Document extract:

++++++++++++++++++++

Obama’s got a tough year ahead of him in Iraq for three reasons. First, Iraq has three rounds of elections this year, and elections there tend to be destabilizing, the beginning rather than the end of contention. In our country, politics is the art of compromise. In Iraq, politics tends to be the art of winner taking all.

Second, the more troops we withdraw, the riskier the situation becomes. American troops right now are the glue holding Iraq together. In The Gamble General Odierno describes how the first withdrawals are from the easy areas, from the areas deemed more secure or where Iraqi troops are deemed more reliable. The more troops we withdraw, the more we start withdrawing them from the riskier areas that are less secure or where Iraqi forces are unreliable. There are a lot of little Saddams in the Iraqi military. The fewer American eyes on them, the more that Saddamishness will come out. This is why, when the last retreat of the Bush administration is “At least we got Saddam out,” I’m not sure we did. I worry that ten or fifteen years from now the new strongman who emerges will be a tougher, smarter, meaner version of Saddam Hussein. The Saddam we took on was a toothless tiger and dumb as a box of rocks, the only world leader who thought he could take on the U.S. military with conventional forces. The next Saddam is not going to make that mistake.

Third, the longer Iraq goes without a political breakthrough, the more likely it is that violence will resume. And Maliki doesn’t seem to me to be particularly interested in breakthroughs, particularly those having to do with reconciliation. Instead, he seems to me to be trying to consolidate his power and undermines his enemies.

To conclude, the war is not over. It is different, but it has continually morphed, beginning in 2003 as a blitzkrieg invasion, then becoming a botched occupation, a durable insurgency, and a small civil war, followed by a pretty effective American counteroffensive. Now it is in a post-Bush lull—but don’t confuse that with being over. Americans may still be fighting and dying in Iraq when Obama leaves office. General Odierno told me in the book that he would like to see 35,000 troops there in the year 2015, which would be well into what would be Obama’s second term.

What does that get us? Not much, I suspect. The best-case scenario is that Iraq isn’t going to look anything like a success to Americans. It’s not going to be democratic, it’s not going to be stable, and it’s not going to be pro-American. Ambassador Crocker predicts in the book that the future of Iraq is probably something like Lebanon today. Most of the other experts I’ve talked to consider that wildly optimistic.

++++++++++++++++++++

Entries supplied:
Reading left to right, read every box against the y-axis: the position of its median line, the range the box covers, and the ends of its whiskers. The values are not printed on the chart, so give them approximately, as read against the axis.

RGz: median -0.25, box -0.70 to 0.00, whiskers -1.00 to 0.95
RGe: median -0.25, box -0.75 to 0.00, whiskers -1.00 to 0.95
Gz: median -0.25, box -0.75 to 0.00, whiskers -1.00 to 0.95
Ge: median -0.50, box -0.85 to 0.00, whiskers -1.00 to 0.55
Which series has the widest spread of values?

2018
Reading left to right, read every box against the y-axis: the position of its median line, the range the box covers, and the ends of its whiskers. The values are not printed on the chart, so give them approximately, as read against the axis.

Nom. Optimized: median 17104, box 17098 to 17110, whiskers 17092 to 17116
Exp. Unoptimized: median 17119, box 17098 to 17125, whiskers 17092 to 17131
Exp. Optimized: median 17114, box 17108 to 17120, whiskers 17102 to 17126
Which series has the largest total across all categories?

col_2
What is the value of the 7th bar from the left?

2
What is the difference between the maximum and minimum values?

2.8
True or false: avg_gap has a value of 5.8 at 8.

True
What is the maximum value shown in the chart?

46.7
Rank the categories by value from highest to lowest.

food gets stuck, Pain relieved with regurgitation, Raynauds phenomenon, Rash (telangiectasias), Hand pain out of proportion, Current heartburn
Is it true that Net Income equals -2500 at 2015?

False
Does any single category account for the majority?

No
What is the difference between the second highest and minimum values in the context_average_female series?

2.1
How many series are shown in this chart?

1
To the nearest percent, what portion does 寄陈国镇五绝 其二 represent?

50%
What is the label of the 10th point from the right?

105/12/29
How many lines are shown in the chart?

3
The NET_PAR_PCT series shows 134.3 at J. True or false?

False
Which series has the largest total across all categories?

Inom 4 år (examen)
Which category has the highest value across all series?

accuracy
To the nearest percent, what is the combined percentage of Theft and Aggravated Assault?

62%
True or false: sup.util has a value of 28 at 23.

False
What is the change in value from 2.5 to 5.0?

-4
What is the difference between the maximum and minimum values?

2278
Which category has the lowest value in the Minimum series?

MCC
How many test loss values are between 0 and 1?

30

++++++++++++++++++++

Your objective: Extract verbatim from the passage on the Iraq war the wording between "To conclude, the" and "Obama’s second term.", inclusive.

Worked solution:
To conclude, the war is not over. It is different, but it has continually morphed, beginning in 2003 as a blitzkrieg invasion, then becoming a botched occupation, a durable insurgency, and a small civil war, followed by a pretty effective American counteroffensive. Now it is in a post-Bush lull—but don’t confuse that with being over. Americans may still be fighting and dying in Iraq when Obama leaves office. General Odierno told me in the book that he would like to see 35,000 troops there in the year 2015, which would be well into what would be Obama’s second term.